Öncelikle tüm bölgede kitlesel isyanların yaşandığı Arap Baharı sürecinde Suudi toplumunun nispeten sakin kalması Krallık vatandaşlarının geçmişe nazaran ulus aşırı ideolojilere olan duyarlılığının azaldığını gösteriyor. Çünkü bu süreçte Suudi toplumu tüm bölgeye yayılan politik değişim çağrılarına ve sokak hareketlerine kulak tıkayarak rejime sadık kaldı. Riyad’daki siyasi elitler, dışarıdaki ideolojik hareketlerin Suudi toplumunu etkileme olasılığının azaldığını yaşanan bu gelişmelerle tecrübe ettiler. Burada bölge genelinde politik değişim taleplerine öncülük eden İslamcıların yaşadığı başarısızlıkların da önemli bir rolü oldu Aradan geçen on beş yılın ardından geniş kitleler tarafından devrimci söylemin güçlü bir şekilde dillendirildiği Suriye, Mısır, Libya ve Yemen gibi ülkelerin yaşadığı yıkım, devrimciliğin yüksek maliyetini ortaya koyarak Suudi toplumunun bu değişim taleplerinin peşinden sürüklenmesini engelledi. 

Üçüncü olarak; nüfusunun yaklaşık üçte ikisinin otuz beş yaşın altında olduğu Suudi Arabistan oldukça genç bir popülasyona sahip. Eğitim sisteminde teolojinin azalan ağırlığı, artan kitle iletişim olanakları ve yurt dışına seyahatin yaygınlaşması gibi faktörler tutucu ulemanın toplumsal nüfuzunun zayıflamasına yol açıyor. Yeni dönemde değişim talep eden gençler için en önemli husus eğlence ve spor gibi seküler araçlar olmakta. Hâlbuki geçmiş dönemlerde Suudi toplumunun en çok şikâyet ettiği husus rejimin İslam ilkelerini ihlal eden uygulamalarıydı. Ulus aşırı ideolojilere duyarlılığı azalan, seküler bir hayat tarzına ilgi duyan Suudi gençliğinin yeni dönemde Riyad’ın sahip olduğu devasa ekonomik kaynaklarla yeni bir milliyetçilik söylemi üzerinden rejime sadakati temin edilmeye çalışılmakta. Bu politika ister istemez ulemanın Suudi politik sistemindeki önemini azaltmaktadır. 

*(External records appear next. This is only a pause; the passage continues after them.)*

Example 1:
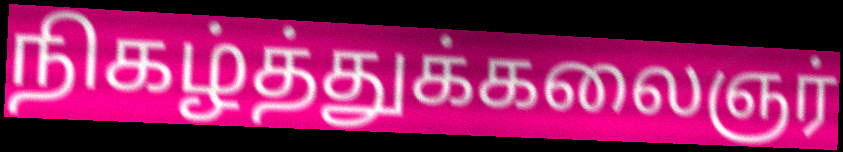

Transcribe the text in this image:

நிகழ்த்துக்கலைஞர்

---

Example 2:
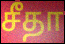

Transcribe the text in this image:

சீதா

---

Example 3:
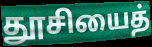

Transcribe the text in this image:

தூசியைத்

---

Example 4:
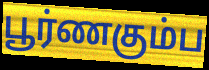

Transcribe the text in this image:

பூர்ணகும்ப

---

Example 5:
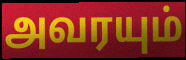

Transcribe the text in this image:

அவரயும்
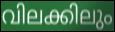
വിലക്കിലും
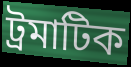
ট্রমাটিক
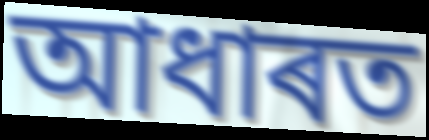
আধাৰত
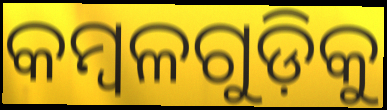
କମ୍ବଳଗୁଡ଼ିକୁ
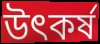
উৎকৰ্ষ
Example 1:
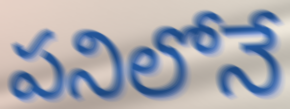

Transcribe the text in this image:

పనిలోనే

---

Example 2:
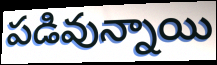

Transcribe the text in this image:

పడివున్నాయి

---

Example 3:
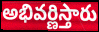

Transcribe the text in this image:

అభివర్ణిస్తారు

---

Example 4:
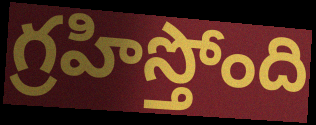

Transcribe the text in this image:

గ్రహిస్తోంది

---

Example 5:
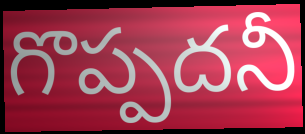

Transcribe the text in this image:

గొప్పదనీ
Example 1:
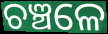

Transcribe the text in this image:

ଚଞ୍ଚଳେ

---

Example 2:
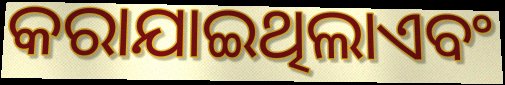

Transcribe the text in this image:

କରାଯାଇଥିଲାଏବଂ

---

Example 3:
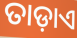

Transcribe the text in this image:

ତାଡ଼ାଏ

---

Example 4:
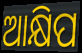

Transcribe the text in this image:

ଆକ୍ଷିପ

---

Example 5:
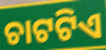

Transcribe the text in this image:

ଚାଟଟିଏ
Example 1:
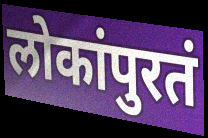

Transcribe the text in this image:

लोकांपुरतं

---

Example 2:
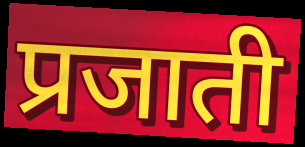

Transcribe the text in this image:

प्रजाती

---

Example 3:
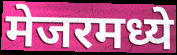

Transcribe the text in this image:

मेजरमध्ये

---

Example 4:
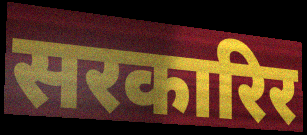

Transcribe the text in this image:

सरकारिर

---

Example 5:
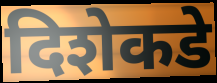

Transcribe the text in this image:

दिशेकडे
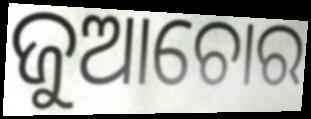
ଜୁଆଚୋର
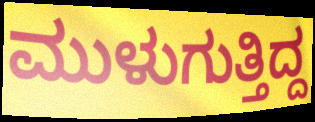
ಮುಳುಗುತ್ತಿದ್ದ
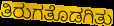
ತಿರುಗತೊಡಗಿತು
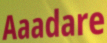
Aaadare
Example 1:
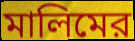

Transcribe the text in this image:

মালিমের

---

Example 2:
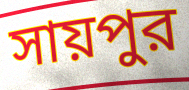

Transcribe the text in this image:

সায়পুর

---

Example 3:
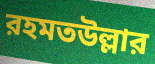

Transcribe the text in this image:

রহমতউল্লার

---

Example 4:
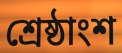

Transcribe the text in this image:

শ্রেষ্ঠাংশ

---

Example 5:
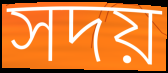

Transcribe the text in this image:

সদয়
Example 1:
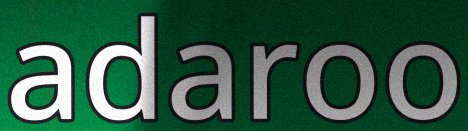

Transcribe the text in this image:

adaroo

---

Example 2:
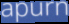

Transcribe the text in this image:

apurn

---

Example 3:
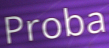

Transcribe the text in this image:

Proba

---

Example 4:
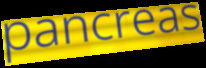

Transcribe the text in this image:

Suudi Arabistan’da değişen hanedan-ulema ilişkileri ve ulemanın Suudi politik sistemindeki rolünün zayıflaması ilk kez karşı karşıya kaldığımız bir durum değil. Geçmişte de benzer durumlar ortaya çıktı. Ulemanın Suudi politik sistemindeki rolünü belirleyen temel faktör, hanedanın toplumsal meşruiyetine yönelik tehditlerin doğasıyla alakalı. Petrol gelirlerinin arttığı ve Krallığa yönelik ideolojik meydan okumaların azaldığı dönemlerde ulemanın Suudi politik sistemindeki rolü zayıflar. Ülkede ekonomik sorunlara ilaveten ideolojik meydan okumaların ortaya çıktığı durumlarda hanedan ile ulema yeniden kenetlenerek rejimin güvenliğini sağlar. 

NECMETTİN ACAR

Mardin Artuklu Üniversitesi İktisadi ve İdari Bilimler Fakültesi Siyaset Bilimi ve Uluslararası İlişkiler bölümü başkanıdır.